Given entries
------------------------------------------------------------------------

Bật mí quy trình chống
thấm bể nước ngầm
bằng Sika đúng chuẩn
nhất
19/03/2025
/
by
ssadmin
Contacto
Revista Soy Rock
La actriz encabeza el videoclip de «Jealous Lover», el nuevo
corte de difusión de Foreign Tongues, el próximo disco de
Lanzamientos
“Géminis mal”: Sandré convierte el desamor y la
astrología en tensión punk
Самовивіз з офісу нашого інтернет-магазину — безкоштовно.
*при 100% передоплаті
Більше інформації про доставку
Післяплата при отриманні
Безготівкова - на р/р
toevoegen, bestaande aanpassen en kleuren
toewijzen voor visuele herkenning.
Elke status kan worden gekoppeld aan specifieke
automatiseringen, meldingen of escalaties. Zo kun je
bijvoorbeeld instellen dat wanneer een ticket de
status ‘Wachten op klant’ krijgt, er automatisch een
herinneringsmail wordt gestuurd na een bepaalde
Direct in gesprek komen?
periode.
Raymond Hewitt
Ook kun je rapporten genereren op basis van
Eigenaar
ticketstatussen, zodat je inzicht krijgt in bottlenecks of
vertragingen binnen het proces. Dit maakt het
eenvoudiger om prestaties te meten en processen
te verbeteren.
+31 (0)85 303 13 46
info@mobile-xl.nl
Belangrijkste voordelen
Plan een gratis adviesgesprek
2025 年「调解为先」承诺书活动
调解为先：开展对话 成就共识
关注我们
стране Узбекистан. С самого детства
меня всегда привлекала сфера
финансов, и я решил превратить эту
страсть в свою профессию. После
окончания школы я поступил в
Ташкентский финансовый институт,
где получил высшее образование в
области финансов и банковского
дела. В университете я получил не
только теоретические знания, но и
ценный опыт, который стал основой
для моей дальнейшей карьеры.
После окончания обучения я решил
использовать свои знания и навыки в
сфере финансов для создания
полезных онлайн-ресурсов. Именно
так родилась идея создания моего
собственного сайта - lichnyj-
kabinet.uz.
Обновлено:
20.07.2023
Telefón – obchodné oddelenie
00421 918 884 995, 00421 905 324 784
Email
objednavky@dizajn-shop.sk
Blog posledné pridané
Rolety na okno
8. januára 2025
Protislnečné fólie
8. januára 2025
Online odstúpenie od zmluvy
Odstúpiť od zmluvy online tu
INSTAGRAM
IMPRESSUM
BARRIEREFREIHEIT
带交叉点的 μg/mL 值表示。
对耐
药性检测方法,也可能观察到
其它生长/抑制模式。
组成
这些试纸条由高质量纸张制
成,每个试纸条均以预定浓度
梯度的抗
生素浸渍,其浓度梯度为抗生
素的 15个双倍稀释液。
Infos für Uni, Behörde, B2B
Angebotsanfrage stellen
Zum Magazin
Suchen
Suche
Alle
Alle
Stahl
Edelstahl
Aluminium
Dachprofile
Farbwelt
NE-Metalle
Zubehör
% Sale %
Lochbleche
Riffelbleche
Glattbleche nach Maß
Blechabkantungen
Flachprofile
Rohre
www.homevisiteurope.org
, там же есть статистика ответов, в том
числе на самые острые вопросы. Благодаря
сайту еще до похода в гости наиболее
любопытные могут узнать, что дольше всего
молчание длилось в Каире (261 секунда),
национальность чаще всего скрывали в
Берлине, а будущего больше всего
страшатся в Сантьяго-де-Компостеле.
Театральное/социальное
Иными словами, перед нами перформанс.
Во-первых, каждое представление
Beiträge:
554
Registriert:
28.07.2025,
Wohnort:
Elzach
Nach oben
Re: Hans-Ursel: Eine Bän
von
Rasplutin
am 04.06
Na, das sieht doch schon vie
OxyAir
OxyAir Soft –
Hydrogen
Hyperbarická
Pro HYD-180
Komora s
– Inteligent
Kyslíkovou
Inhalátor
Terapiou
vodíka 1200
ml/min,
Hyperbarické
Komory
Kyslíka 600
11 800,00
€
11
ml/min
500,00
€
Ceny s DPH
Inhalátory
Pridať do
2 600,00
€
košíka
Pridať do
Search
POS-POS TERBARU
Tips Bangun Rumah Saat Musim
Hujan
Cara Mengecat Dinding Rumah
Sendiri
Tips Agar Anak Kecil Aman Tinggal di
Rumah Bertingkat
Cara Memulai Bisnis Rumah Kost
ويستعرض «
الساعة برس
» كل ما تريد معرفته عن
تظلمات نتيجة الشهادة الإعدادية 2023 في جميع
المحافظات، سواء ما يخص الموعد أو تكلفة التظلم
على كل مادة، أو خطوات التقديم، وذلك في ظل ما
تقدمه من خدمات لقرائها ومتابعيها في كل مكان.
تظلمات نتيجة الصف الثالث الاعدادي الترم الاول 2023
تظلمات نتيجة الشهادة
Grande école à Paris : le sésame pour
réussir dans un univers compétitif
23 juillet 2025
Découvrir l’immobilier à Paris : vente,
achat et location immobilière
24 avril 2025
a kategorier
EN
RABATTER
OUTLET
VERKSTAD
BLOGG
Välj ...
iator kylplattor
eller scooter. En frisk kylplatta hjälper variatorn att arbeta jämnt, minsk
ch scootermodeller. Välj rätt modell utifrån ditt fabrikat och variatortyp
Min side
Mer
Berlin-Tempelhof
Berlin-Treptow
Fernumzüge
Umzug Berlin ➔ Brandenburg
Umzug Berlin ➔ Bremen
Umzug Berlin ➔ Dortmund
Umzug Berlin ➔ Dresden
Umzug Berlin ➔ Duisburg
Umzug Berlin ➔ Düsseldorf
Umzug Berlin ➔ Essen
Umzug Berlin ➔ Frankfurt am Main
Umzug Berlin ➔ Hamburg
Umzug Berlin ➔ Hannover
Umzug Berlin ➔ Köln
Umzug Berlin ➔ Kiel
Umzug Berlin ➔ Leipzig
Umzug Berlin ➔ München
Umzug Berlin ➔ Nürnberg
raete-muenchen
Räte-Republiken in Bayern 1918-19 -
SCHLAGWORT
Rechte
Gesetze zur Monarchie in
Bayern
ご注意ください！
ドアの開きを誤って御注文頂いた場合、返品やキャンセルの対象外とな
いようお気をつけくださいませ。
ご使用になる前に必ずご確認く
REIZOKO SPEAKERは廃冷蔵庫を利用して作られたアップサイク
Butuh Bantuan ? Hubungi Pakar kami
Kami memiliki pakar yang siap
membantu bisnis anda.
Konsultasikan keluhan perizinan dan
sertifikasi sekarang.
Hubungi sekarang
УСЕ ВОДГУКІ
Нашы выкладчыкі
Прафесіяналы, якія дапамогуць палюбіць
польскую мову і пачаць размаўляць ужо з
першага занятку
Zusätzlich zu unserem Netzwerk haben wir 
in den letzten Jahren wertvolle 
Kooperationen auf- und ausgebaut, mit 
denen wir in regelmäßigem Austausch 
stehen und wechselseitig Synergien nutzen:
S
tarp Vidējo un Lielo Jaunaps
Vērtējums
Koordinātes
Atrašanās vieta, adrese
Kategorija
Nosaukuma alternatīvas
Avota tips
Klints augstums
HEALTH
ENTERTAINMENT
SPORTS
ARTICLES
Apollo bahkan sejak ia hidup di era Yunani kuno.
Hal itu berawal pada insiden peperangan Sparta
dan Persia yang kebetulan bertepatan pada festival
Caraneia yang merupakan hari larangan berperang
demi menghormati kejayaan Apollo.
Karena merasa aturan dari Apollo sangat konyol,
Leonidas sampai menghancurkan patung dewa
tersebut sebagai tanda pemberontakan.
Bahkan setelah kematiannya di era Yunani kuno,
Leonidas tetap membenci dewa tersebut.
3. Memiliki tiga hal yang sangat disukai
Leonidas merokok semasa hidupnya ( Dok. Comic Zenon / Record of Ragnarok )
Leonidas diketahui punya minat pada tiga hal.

------------------------------------------------------------------------

Your task
Write all the data out again, word for word.

Answer for this exercise
Bật mí quy trình chống
thấm bể nước ngầm
bằng Sika đúng chuẩn
nhất
19/03/2025
/
by
ssadmin
Contacto
Revista Soy Rock
La actriz encabeza el videoclip de «Jealous Lover», el nuevo
corte de difusión de Foreign Tongues, el próximo disco de
Lanzamientos
“Géminis mal”: Sandré convierte el desamor y la
astrología en tensión punk
Самовивіз з офісу нашого інтернет-магазину — безкоштовно.
*при 100% передоплаті
Більше інформації про доставку
Післяплата при отриманні
Безготівкова - на р/р
toevoegen, bestaande aanpassen en kleuren
toewijzen voor visuele herkenning.
Elke status kan worden gekoppeld aan specifieke
automatiseringen, meldingen of escalaties. Zo kun je
bijvoorbeeld instellen dat wanneer een ticket de
status ‘Wachten op klant’ krijgt, er automatisch een
herinneringsmail wordt gestuurd na een bepaalde
Direct in gesprek komen?
periode.
Raymond Hewitt
Ook kun je rapporten genereren op basis van
Eigenaar
ticketstatussen, zodat je inzicht krijgt in bottlenecks of
vertragingen binnen het proces. Dit maakt het
eenvoudiger om prestaties te meten en processen
te verbeteren.
+31 (0)85 303 13 46
info@mobile-xl.nl
Belangrijkste voordelen
Plan een gratis adviesgesprek
2025 年「调解为先」承诺书活动
调解为先：开展对话 成就共识
关注我们
стране Узбекистан. С самого детства
меня всегда привлекала сфера
финансов, и я решил превратить эту
страсть в свою профессию. После
окончания школы я поступил в
Ташкентский финансовый институт,
где получил высшее образование в
области финансов и банковского
дела. В университете я получил не
только теоретические знания, но и
ценный опыт, который стал основой
для моей дальнейшей карьеры.
После окончания обучения я решил
использовать свои знания и навыки в
сфере финансов для создания
полезных онлайн-ресурсов. Именно
так родилась идея создания моего
собственного сайта - lichnyj-
kabinet.uz.
Обновлено:
20.07.2023
Telefón – obchodné oddelenie
00421 918 884 995, 00421 905 324 784
Email
objednavky@dizajn-shop.sk
Blog posledné pridané
Rolety na okno
8. januára 2025
Protislnečné fólie
8. januára 2025
Online odstúpenie od zmluvy
Odstúpiť od zmluvy online tu
INSTAGRAM
IMPRESSUM
BARRIEREFREIHEIT
带交叉点的 μg/mL 值表示。
对耐
药性检测方法,也可能观察到
其它生长/抑制模式。
组成
这些试纸条由高质量纸张制
成,每个试纸条均以预定浓度
梯度的抗
生素浸渍,其浓度梯度为抗生
素的 15个双倍稀释液。
Infos für Uni, Behörde, B2B
Angebotsanfrage stellen
Zum Magazin
Suchen
Suche
Alle
Alle
Stahl
Edelstahl
Aluminium
Dachprofile
Farbwelt
NE-Metalle
Zubehör
% Sale %
Lochbleche
Riffelbleche
Glattbleche nach Maß
Blechabkantungen
Flachprofile
Rohre
www.homevisiteurope.org
, там же есть статистика ответов, в том
числе на самые острые вопросы. Благодаря
сайту еще до похода в гости наиболее
любопытные могут узнать, что дольше всего
молчание длилось в Каире (261 секунда),
национальность чаще всего скрывали в
Берлине, а будущего больше всего
страшатся в Сантьяго-де-Компостеле.
Театральное/социальное
Иными словами, перед нами перформанс.
Во-первых, каждое представление
Beiträge:
554
Registriert:
28.07.2025,
Wohnort:
Elzach
Nach oben
Re: Hans-Ursel: Eine Bän
von
Rasplutin
am 04.06
Na, das sieht doch schon vie
OxyAir
OxyAir Soft –
Hydrogen
Hyperbarická
Pro HYD-180
Komora s
– Inteligent
Kyslíkovou
Inhalátor
Terapiou
vodíka 1200
ml/min,
Hyperbarické
Komory
Kyslíka 600
11 800,00
€
11
ml/min
500,00
€
Ceny s DPH
Inhalátory
Pridať do
2 600,00
€
košíka
Pridať do
Search
POS-POS TERBARU
Tips Bangun Rumah Saat Musim
Hujan
Cara Mengecat Dinding Rumah
Sendiri
Tips Agar Anak Kecil Aman Tinggal di
Rumah Bertingkat
Cara Memulai Bisnis Rumah Kost
ويستعرض «
الساعة برس
» كل ما تريد معرفته عن
تظلمات نتيجة الشهادة الإعدادية 2023 في جميع
المحافظات، سواء ما يخص الموعد أو تكلفة التظلم
على كل مادة، أو خطوات التقديم، وذلك في ظل ما
تقدمه من خدمات لقرائها ومتابعيها في كل مكان.
تظلمات نتيجة الصف الثالث الاعدادي الترم الاول 2023
تظلمات نتيجة الشهادة
Grande école à Paris : le sésame pour
réussir dans un univers compétitif
23 juillet 2025
Découvrir l’immobilier à Paris : vente,
achat et location immobilière
24 avril 2025
a kategorier
EN
RABATTER
OUTLET
VERKSTAD
BLOGG
Välj ...
iator kylplattor
eller scooter. En frisk kylplatta hjälper variatorn att arbeta jämnt, minsk
ch scootermodeller. Välj rätt modell utifrån ditt fabrikat och variatortyp
Min side
Mer
Berlin-Tempelhof
Berlin-Treptow
Fernumzüge
Umzug Berlin ➔ Brandenburg
Umzug Berlin ➔ Bremen
Umzug Berlin ➔ Dortmund
Umzug Berlin ➔ Dresden
Umzug Berlin ➔ Duisburg
Umzug Berlin ➔ Düsseldorf
Umzug Berlin ➔ Essen
Umzug Berlin ➔ Frankfurt am Main
Umzug Berlin ➔ Hamburg
Umzug Berlin ➔ Hannover
Umzug Berlin ➔ Köln
Umzug Berlin ➔ Kiel
Umzug Berlin ➔ Leipzig
Umzug Berlin ➔ München
Umzug Berlin ➔ Nürnberg
raete-muenchen
Räte-Republiken in Bayern 1918-19 -
SCHLAGWORT
Rechte
Gesetze zur Monarchie in
Bayern
ご注意ください！
ドアの開きを誤って御注文頂いた場合、返品やキャンセルの対象外とな
いようお気をつけくださいませ。
ご使用になる前に必ずご確認く
REIZOKO SPEAKERは廃冷蔵庫を利用して作られたアップサイク
Butuh Bantuan ? Hubungi Pakar kami
Kami memiliki pakar yang siap
membantu bisnis anda.
Konsultasikan keluhan perizinan dan
sertifikasi sekarang.
Hubungi sekarang
УСЕ ВОДГУКІ
Нашы выкладчыкі
Прафесіяналы, якія дапамогуць палюбіць
польскую мову і пачаць размаўляць ужо з
першага занятку
Zusätzlich zu unserem Netzwerk haben wir 
in den letzten Jahren wertvolle 
Kooperationen auf- und ausgebaut, mit 
denen wir in regelmäßigem Austausch 
stehen und wechselseitig Synergien nutzen:
S
tarp Vidējo un Lielo Jaunaps
Vērtējums
Koordinātes
Atrašanās vieta, adrese
Kategorija
Nosaukuma alternatīvas
Avota tips
Klints augstums
HEALTH
ENTERTAINMENT
SPORTS
ARTICLES
Apollo bahkan sejak ia hidup di era Yunani kuno.
Hal itu berawal pada insiden peperangan Sparta
dan Persia yang kebetulan bertepatan pada festival
Caraneia yang merupakan hari larangan berperang
demi menghormati kejayaan Apollo.
Karena merasa aturan dari Apollo sangat konyol,
Leonidas sampai menghancurkan patung dewa
tersebut sebagai tanda pemberontakan.
Bahkan setelah kematiannya di era Yunani kuno,
Leonidas tetap membenci dewa tersebut.
3. Memiliki tiga hal yang sangat disukai
Leonidas merokok semasa hidupnya ( Dok. Comic Zenon / Record of Ragnarok )
Leonidas diketahui punya minat pada tiga hal.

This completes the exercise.